REFRAMING SOCIAL INCLUSION
Research Project
How might we determine the social inclusivity of our services?
A national disability service provider wished to determine levels of social inclusion that they were offering through their services to their key customers (clients) who were people living with a disability in supported housing. The research, synthesis and accompanying report of this project would help inform the providers strategic planning around their service delivery.
I was employed by a Sydney design agency to create a research strategy, run a research workshop, synthesize the findings into 12 design artefacts and write a report to present back to the client containing key insights and recommendations.
Provided expertise: research strategy | workshop design and facilitation | synthesis and design of 12 artefacts | research report
Research and Synthesis.
I designed and led a research workshop that was held with approximately 20 staff from the organisation to gather information about the clients they serve and their daily experiences.
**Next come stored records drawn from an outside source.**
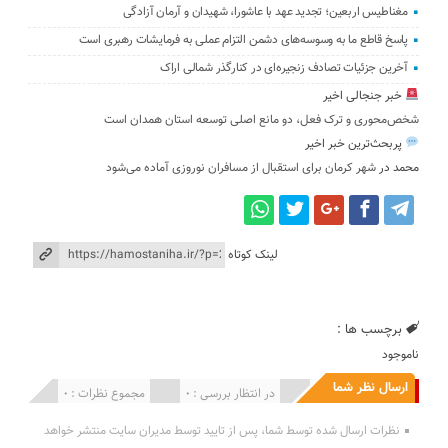
مغناطیس اربعین؛ تجدید عهد با عاشورا، شهیدان و آرمان آزادگی
پاسخ قاطع ما به وسوسه‌های دشمن التزام عملی به فرمایشات رهبری است
آخرین جزئیات تصادف زنجیره‌ای در کنارگذر شمالی اراک
خبر جنجالی اخیر
شخص‌محوری و ترک فعل، دو مانع اصلی توسعه استان همدان است
پربحث‌ترین خبر اخیر
محمد
در
شهر کرمان برای استقبال از مسافران نوروزی آماده می‌شود
لینک کوتاه
برچسب ها :
ناموجود
ارسال نظر شما
انتشار یافته : 0
در انتظار بررسی : 0
مجموع نظرات : 0
نظرات ارسال شده توسط شما، پس از تایید توسط مدیران سایت منتشر خواهد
In the workshop, I facilitated creative icebreakers, and then grouped participants into three small groups, each with a facilitator. The groups were invited to provide as much data as they could for one of three user types that they were assigned to them. They used empathy maps and a persona templates as frameworks for sharing data on their user types.
After the workshop, I went away and synthesized the data into 12 digital design artefacts including: Persona’s x3, Empathy Maps x3, User journeys x3, Inclusion charts x3 and a spider chart. 3 core insights were observed and written into a report along with key recommendations.
Synthesis.
The key finding was that social inclusion needs to be considered as a personal value alongside it’s traditional definition. Providers might unintentionally make participants feel less included without actually meaning to. For example, while a provider might score highly for ‘social inclusion’ if they take one of their clients to a large group social gathering, if the client themselves are only able to experience their sense of ‘social inclusion’ with one other person due to being socially anxious, then the provider has in fact failed to deliver on ‘social inclusion’. Therefore the clients’ uniquely personal and lived experience of ‘social inclusion’ needs to be further considered.
The insights pointed to the opportunity to further refine the framework that the organisation was using to measure ‘social inclusion’.
Unintended Outcomes.
Reports back from the client was that due to the creative facilitation I delivered, their employees felt more like a ‘team’ after the research workshop. Their staff described it as a highly memorable day. Consequently as a part of our shared efforts, the client engaged the agency I worked for with a further 6 month design contract.